Discovery Begins Its Journey Back To Earth

Undocks From ISS After Nine-Day Stay

The shuttle Discovery separated from the International Space Station at 3:53 pm EDT Wednesday, after spending 9 days, 20 hours and 10 minutes docked to the orbital outpost.

Reuters reports station commander Mike Fincke told the Discovery crew as they gathered to say good-bye, "It was really great having you up here. You've made the space station much better than it was before." Fincke, along with flight engineer Yury Lonchakov, will return to Earth next month after a six-month stay on the station.

They'll be replaced by Commander Gennady Padalka and flight engineer Michael Barratt. The two will join second-time space tourist Charles Simonyi aboard a Russian Soyuz vehicle scheduled for launch Thursday morning from the Baikonur Cosmodrome in Kazakhstan.

The third member of their crew is Japan's Koichi Wakata, who already made the trip with Discovery on STS-119. He replaced astronaut Sandra Magnus, who is returning onboard Discovery from her six-month stay onboard the station.

On Thursday, the crew will wake at 5:13 am and perform a late inspection of Discovery's thermal protection system using the shuttle robotic arm and the Orbital Boom Sensor System around 9:28 am. This procedure will last for approximately five hours before the OBSS and arm are then berthed in Discovery’s payload bay around 2:43 pm. Landing is scheduled for Saturday at the Kennedy Space Center in Florida.

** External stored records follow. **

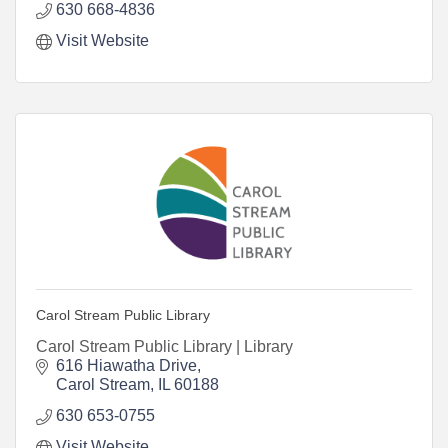
630 668-4836
Visit Website
Carol Stream Public Library
Carol Stream Public Library | Library
616 Hiawatha Drive
Carol Stream
IL
60188
630 653-0755
Visit Website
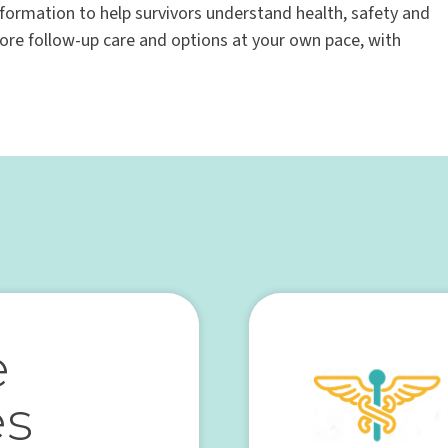
nformation to help survivors understand health, safety and
lore follow-up care and options at your own pace, with
e
es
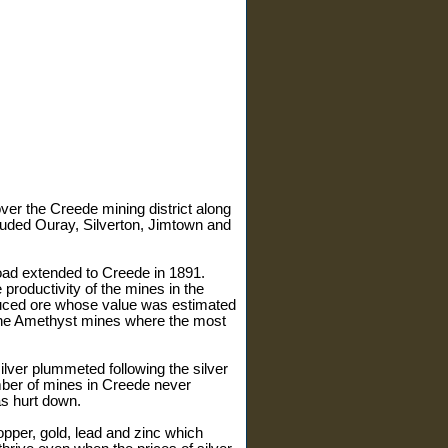
ver the Creede mining district along
luded Ouray, Silverton, Jimtown and
oad extended to Creede in 1891.
productivity of the mines in the
oduced ore whose value was estimated
d the Amethyst mines where the most
ilver plummeted following the silver
mber of mines in Creede never
as hurt down.
opper, gold, lead and zinc which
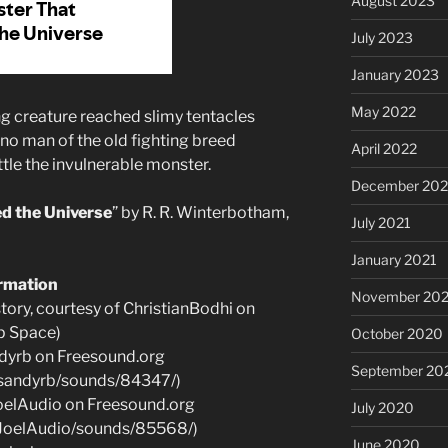
August 2023
July 2023
January 2023
May 2022
 creature reached slimy tentacles
no man of the old fighting breed
April 2022
tle the invulnerable monster.
December 202
d the Universe
” by R. R. Winterbotham,
July 2021
January 2021
ormation
November 20
ory, courtesy of ChristianBodhi on
p Space)
October 2020
dyrb on Freesound.org
September 20
e/sandyrb/sounds/84347/)
oelAudio on Freesound.org
July 2020
e/JoelAudio/sounds/85568/)
June 2020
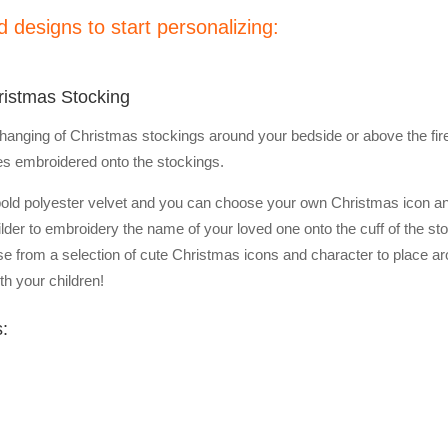
 designs to start personalizing:
ristmas Stocking
the hanging of Christmas stockings around your bedside or above the f
es embroidered onto the stockings.
bold polyester velvet and you can choose your own Christmas icon a
ilder to embroidery the name of your loved one onto the cuff of the st
se from a selection of cute Christmas icons and character to place arou
h your children!
s:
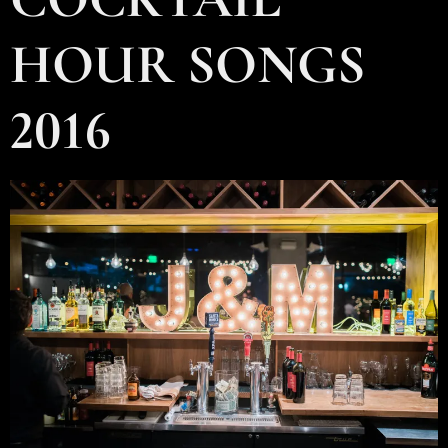
HOUR SONGS
2016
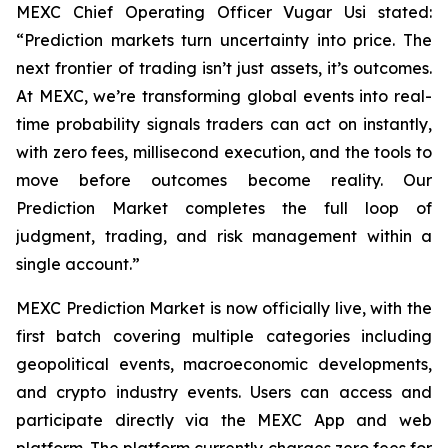
MEXC Chief Operating Officer Vugar Usi stated:
“Prediction markets turn uncertainty into price. The
next frontier of trading isn’t just assets, it’s outcomes.
At MEXC, we’re transforming global events into real-
time probability signals traders can act on instantly,
with zero fees, millisecond execution, and the tools to
move before outcomes become reality. Our
Prediction Market completes the full loop of
judgment, trading, and risk management within a
single account.”
MEXC Prediction Market is now officially live, with the
first batch covering multiple categories including
geopolitical events, macroeconomic developments,
and crypto industry events. Users can access and
participate directly via the MEXC App and web
platform. The platform currently charges zero fees for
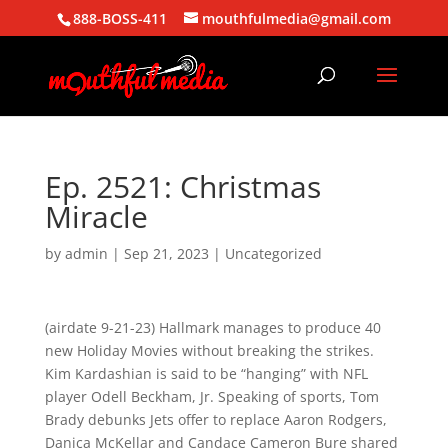
888-BOSS-411
mouthfulmedia@gmail.com
Ep. 2521: Christmas
Miracle
by
admin
|
Sep 21, 2023
| Uncategorized
(airdate 9-21-23) Hallmark manages to produce 40
new Holiday Movies without breaking the strikes.
Kim Kardashian is said to be “hanging” with NFL
player Odell Beckham, Jr. Speaking of sports, Tom
Brady debunks Jets offer to replace Aaron Rodgers,
Danica McKellar and Candace Cameron Bure shared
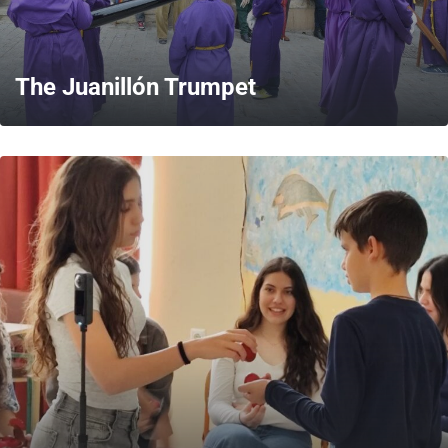
The Juanillón Trumpet
MORE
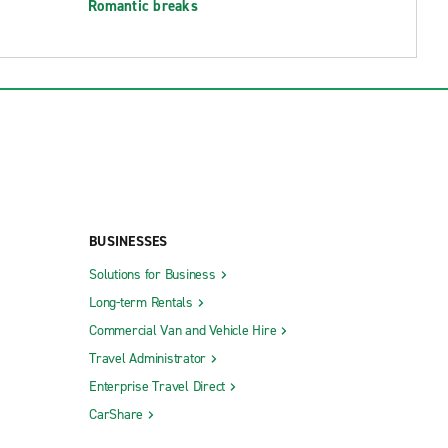
Romantic breaks
BUSINESSES
Solutions for Business
Long-term Rentals
Commercial Van and Vehicle Hire
Travel Administrator
Enterprise Travel Direct
CarShare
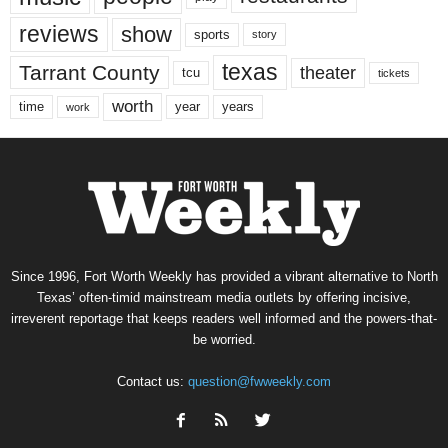
reviews
show
sports
story
texas
Tarrant County
theater
tcu
tickets
worth
time
years
year
work
Since 1996, Fort Worth Weekly has provided a vibrant alternative to North
Texas’ often-timid mainstream media outlets by offering incisive,
irreverent reportage that keeps readers well informed and the powers-that-
be worried.
Contact us:
question@fwweekly.com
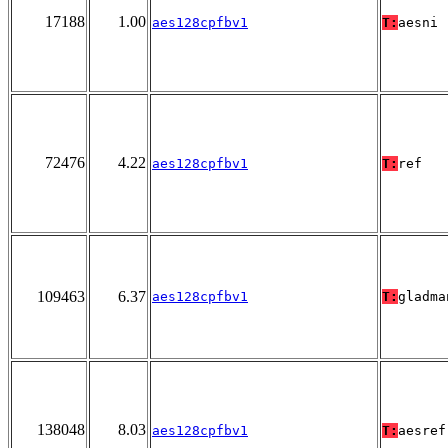
17188
1.00
aes128cpfbv1
T:
aesni
72476
4.22
aes128cpfbv1
T:
ref
109463
6.37
aes128cpfbv1
T:
gladma
138048
8.03
aes128cpfbv1
T:
aesref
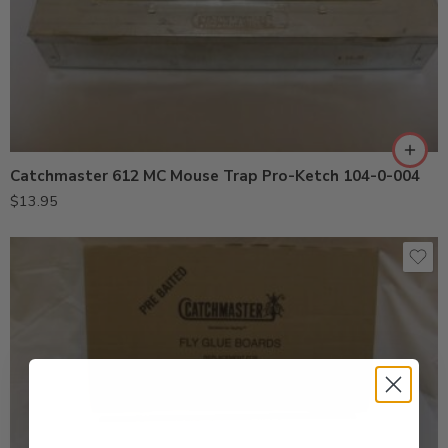
Catchmaster 612 MC Mouse Trap Pro-Ketch 104-0-004
$
13.95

The STS-119 crew flew the S6 truss segment and installed the final set of power-generating solar arrays to the International Space Station. The S6 truss completes the backbone of the station and provides one-fourth of the total power needed to support a crew of six.

The expansion of the normal crew size also hinges on proper functioning of a troublesome liquid recycling system, which reprocesses urine into drinkable water. Discovery delivered a new part, and is carrying home a sample of the treated water for analysis to see if it is drinkable.